Record extracts section start
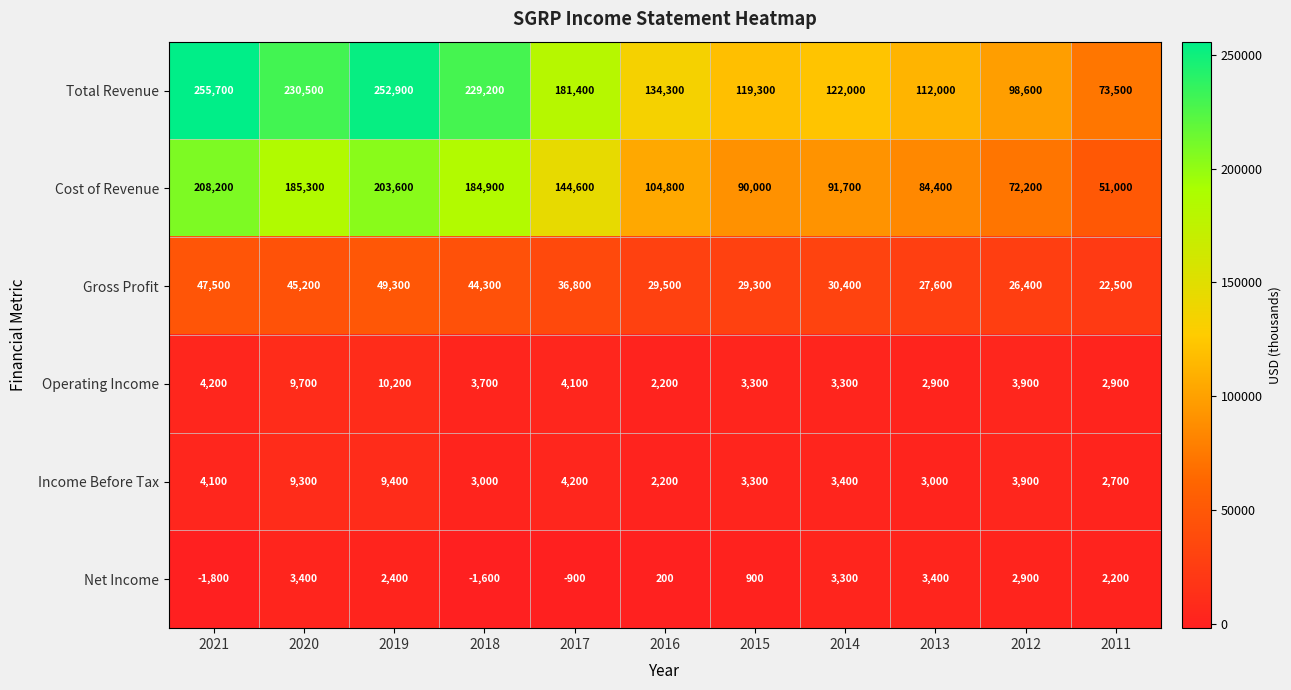

What is the difference between the second highest and minimum values in the Cost of Revenue series?

152600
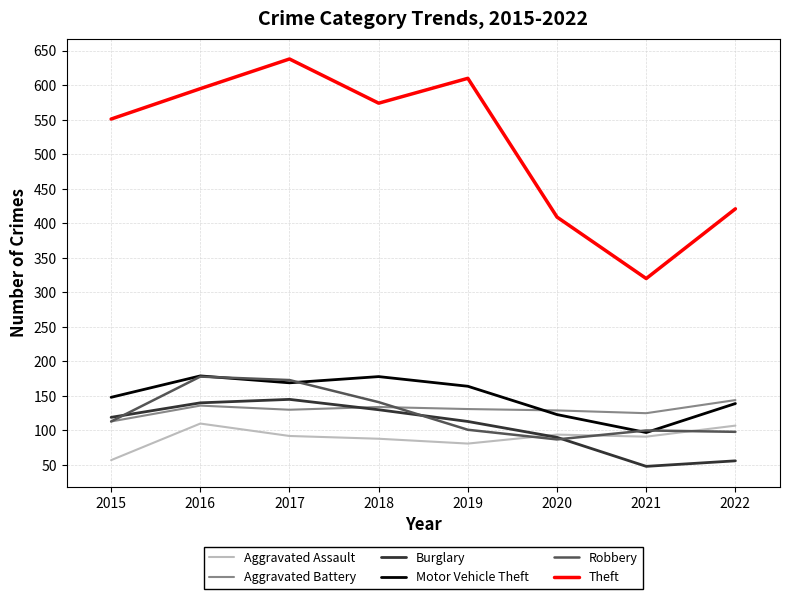

True or false: Robbery and Burglary intersect in this chart.

True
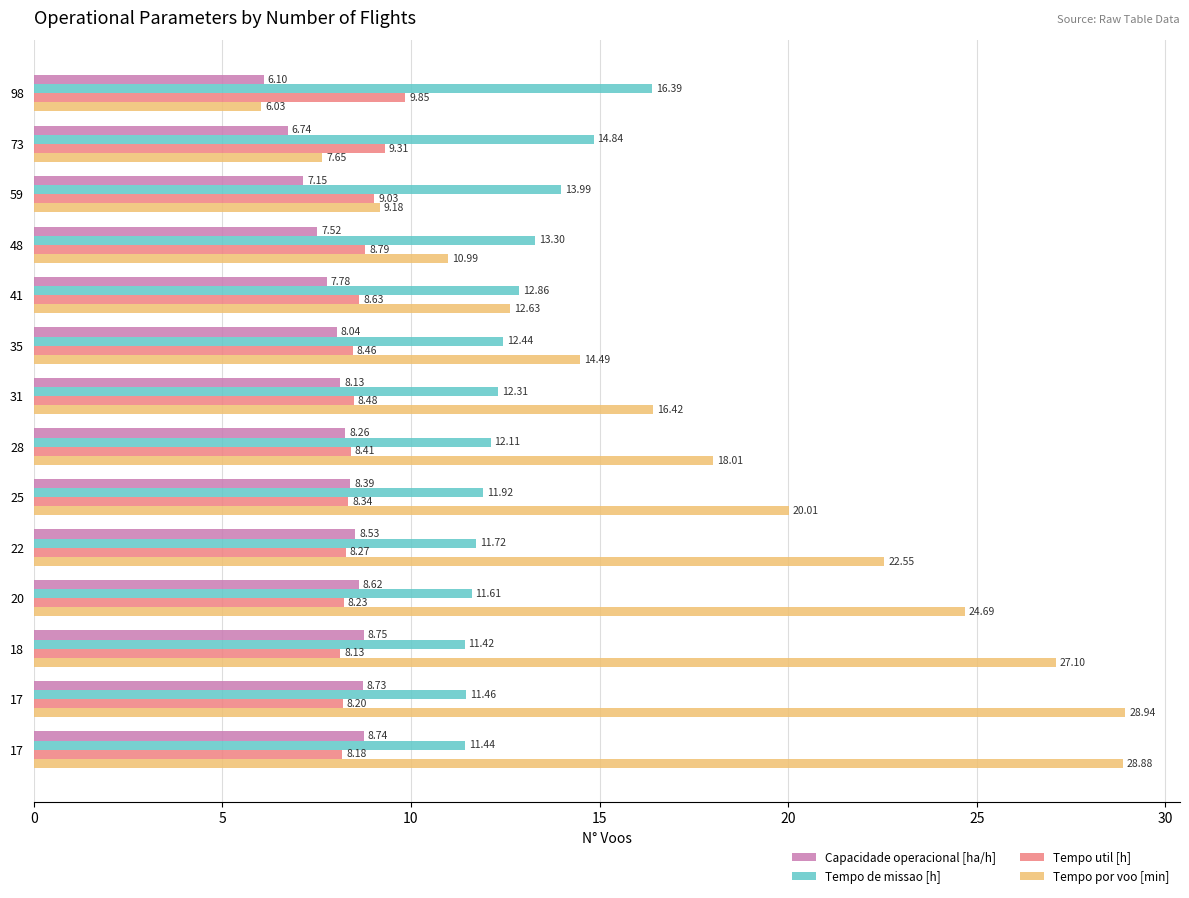

Which series has the largest total across all categories?

Tempo por voo [min]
Record extracts section end
Job: Copy the three items above word for word, leaving out the pictures.

Worked solution:
What is the difference between the second highest and minimum values in the Cost of Revenue series?

152600

True or false: Robbery and Burglary intersect in this chart.

True

Which series has the largest total across all categories?

Tempo por voo [min]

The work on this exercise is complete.